PROBLEM TO SOLVE.
Transcribe the following entries word for word. End with the line where "имеет класс стойкости" appears.
*** Opening RECORDS TO USE ***
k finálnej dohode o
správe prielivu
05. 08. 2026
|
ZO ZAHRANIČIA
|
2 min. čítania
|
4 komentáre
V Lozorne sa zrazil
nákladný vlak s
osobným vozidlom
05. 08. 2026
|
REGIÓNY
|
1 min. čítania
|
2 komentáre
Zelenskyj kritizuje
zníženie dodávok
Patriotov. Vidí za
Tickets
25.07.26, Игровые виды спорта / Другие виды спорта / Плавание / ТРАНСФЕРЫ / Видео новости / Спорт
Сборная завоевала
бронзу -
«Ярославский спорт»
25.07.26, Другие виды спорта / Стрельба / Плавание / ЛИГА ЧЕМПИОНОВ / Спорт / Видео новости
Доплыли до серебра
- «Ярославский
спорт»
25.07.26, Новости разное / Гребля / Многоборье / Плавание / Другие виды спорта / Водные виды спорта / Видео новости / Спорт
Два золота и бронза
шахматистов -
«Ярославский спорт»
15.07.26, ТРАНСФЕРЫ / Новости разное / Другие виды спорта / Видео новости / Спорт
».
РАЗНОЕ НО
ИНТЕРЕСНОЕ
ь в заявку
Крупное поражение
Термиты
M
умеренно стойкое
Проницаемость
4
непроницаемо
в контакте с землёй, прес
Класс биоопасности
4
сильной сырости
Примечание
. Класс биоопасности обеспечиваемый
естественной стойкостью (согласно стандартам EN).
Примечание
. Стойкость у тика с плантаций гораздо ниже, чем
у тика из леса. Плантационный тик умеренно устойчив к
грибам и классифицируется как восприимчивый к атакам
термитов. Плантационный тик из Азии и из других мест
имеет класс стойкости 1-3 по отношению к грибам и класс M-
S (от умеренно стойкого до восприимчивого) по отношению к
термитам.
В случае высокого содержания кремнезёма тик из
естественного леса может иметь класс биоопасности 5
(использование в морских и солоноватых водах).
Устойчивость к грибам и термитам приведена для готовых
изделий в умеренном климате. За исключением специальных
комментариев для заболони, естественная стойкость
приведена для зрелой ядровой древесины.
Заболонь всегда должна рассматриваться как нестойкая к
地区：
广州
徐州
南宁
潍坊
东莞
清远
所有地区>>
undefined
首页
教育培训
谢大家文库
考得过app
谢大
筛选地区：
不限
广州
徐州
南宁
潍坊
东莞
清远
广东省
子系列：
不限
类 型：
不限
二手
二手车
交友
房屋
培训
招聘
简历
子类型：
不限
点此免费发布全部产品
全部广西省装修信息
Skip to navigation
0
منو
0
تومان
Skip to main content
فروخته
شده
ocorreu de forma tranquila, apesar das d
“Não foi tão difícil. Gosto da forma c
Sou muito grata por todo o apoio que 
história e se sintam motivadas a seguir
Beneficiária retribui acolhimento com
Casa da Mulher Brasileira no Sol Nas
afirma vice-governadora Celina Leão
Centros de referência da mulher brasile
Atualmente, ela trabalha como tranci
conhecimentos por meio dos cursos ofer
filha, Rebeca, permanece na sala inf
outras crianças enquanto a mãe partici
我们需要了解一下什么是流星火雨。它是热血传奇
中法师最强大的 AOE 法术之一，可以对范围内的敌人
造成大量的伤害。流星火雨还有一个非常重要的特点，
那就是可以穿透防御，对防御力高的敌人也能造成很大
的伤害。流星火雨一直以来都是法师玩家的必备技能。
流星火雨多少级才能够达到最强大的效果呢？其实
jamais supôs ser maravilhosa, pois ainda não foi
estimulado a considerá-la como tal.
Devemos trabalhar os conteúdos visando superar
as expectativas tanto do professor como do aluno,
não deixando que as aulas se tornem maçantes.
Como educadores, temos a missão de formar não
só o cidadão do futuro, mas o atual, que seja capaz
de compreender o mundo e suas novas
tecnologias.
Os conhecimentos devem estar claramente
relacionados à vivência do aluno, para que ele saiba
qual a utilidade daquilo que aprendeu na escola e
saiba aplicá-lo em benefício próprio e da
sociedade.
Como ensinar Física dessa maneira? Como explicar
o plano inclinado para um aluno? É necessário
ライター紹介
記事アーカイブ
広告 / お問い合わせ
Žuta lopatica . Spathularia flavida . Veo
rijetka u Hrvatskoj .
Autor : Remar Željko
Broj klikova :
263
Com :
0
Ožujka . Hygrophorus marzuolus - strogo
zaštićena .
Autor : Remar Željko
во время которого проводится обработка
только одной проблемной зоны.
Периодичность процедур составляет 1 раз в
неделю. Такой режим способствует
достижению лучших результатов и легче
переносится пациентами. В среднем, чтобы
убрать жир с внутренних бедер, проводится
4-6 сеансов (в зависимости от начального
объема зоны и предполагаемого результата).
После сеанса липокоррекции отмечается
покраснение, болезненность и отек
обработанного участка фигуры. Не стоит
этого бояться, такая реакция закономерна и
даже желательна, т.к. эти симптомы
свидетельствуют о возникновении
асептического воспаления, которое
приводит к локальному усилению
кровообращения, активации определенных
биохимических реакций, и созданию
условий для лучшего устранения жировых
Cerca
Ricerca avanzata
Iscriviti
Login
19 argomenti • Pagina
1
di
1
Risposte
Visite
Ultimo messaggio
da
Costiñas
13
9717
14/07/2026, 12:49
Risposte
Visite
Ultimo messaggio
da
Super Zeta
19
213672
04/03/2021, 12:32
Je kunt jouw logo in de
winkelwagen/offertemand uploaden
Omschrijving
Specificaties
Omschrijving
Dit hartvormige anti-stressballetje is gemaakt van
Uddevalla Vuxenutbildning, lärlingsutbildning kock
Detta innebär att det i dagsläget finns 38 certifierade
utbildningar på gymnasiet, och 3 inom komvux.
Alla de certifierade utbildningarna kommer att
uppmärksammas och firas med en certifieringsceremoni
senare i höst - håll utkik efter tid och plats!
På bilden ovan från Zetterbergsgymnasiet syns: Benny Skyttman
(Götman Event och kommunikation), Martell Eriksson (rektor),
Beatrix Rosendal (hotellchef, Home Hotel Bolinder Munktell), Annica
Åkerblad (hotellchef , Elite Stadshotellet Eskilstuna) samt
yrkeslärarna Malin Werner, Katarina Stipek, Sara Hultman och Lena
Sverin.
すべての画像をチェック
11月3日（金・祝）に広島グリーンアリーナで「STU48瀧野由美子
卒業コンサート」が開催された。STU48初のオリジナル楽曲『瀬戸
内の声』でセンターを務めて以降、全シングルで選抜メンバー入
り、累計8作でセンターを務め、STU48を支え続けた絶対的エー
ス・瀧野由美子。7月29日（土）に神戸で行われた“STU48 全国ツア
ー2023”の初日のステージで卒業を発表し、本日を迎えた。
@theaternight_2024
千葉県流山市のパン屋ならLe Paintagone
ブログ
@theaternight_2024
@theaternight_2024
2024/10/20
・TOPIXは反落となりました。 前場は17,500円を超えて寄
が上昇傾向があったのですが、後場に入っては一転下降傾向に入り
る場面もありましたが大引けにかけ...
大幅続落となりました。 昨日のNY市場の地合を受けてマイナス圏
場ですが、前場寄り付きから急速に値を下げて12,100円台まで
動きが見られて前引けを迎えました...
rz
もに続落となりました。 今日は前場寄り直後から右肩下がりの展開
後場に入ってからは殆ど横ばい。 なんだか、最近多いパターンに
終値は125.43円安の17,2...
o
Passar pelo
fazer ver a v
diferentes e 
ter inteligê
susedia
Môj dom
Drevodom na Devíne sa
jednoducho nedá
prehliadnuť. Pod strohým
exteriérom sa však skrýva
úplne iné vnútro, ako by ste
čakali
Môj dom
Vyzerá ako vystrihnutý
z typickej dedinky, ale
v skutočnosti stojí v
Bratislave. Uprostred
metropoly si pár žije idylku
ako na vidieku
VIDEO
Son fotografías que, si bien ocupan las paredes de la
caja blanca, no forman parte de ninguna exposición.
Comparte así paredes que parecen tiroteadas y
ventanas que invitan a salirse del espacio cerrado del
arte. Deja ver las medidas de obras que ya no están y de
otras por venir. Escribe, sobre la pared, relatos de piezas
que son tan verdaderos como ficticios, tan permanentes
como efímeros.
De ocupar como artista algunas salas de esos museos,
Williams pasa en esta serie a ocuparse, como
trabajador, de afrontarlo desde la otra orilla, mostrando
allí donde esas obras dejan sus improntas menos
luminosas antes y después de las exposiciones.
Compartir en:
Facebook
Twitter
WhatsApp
*** Closing RECORDS TO USE ***
ANSWER SECTION.
k finálnej dohode o
správe prielivu
05. 08. 2026
|
ZO ZAHRANIČIA
|
2 min. čítania
|
4 komentáre
V Lozorne sa zrazil
nákladný vlak s
osobným vozidlom
05. 08. 2026
|
REGIÓNY
|
1 min. čítania
|
2 komentáre
Zelenskyj kritizuje
zníženie dodávok
Patriotov. Vidí za
Tickets
25.07.26, Игровые виды спорта / Другие виды спорта / Плавание / ТРАНСФЕРЫ / Видео новости / Спорт
Сборная завоевала
бронзу -
«Ярославский спорт»
25.07.26, Другие виды спорта / Стрельба / Плавание / ЛИГА ЧЕМПИОНОВ / Спорт / Видео новости
Доплыли до серебра
- «Ярославский
спорт»
25.07.26, Новости разное / Гребля / Многоборье / Плавание / Другие виды спорта / Водные виды спорта / Видео новости / Спорт
Два золота и бронза
шахматистов -
«Ярославский спорт»
15.07.26, ТРАНСФЕРЫ / Новости разное / Другие виды спорта / Видео новости / Спорт
».
РАЗНОЕ НО
ИНТЕРЕСНОЕ
ь в заявку
Крупное поражение
Термиты
M
умеренно стойкое
Проницаемость
4
непроницаемо
в контакте с землёй, прес
Класс биоопасности
4
сильной сырости
Примечание
. Класс биоопасности обеспечиваемый
естественной стойкостью (согласно стандартам EN).
Примечание
. Стойкость у тика с плантаций гораздо ниже, чем
у тика из леса. Плантационный тик умеренно устойчив к
грибам и классифицируется как восприимчивый к атакам
термитов. Плантационный тик из Азии и из других мест
имеет класс стойкости 1-3 по отношению к грибам и класс M-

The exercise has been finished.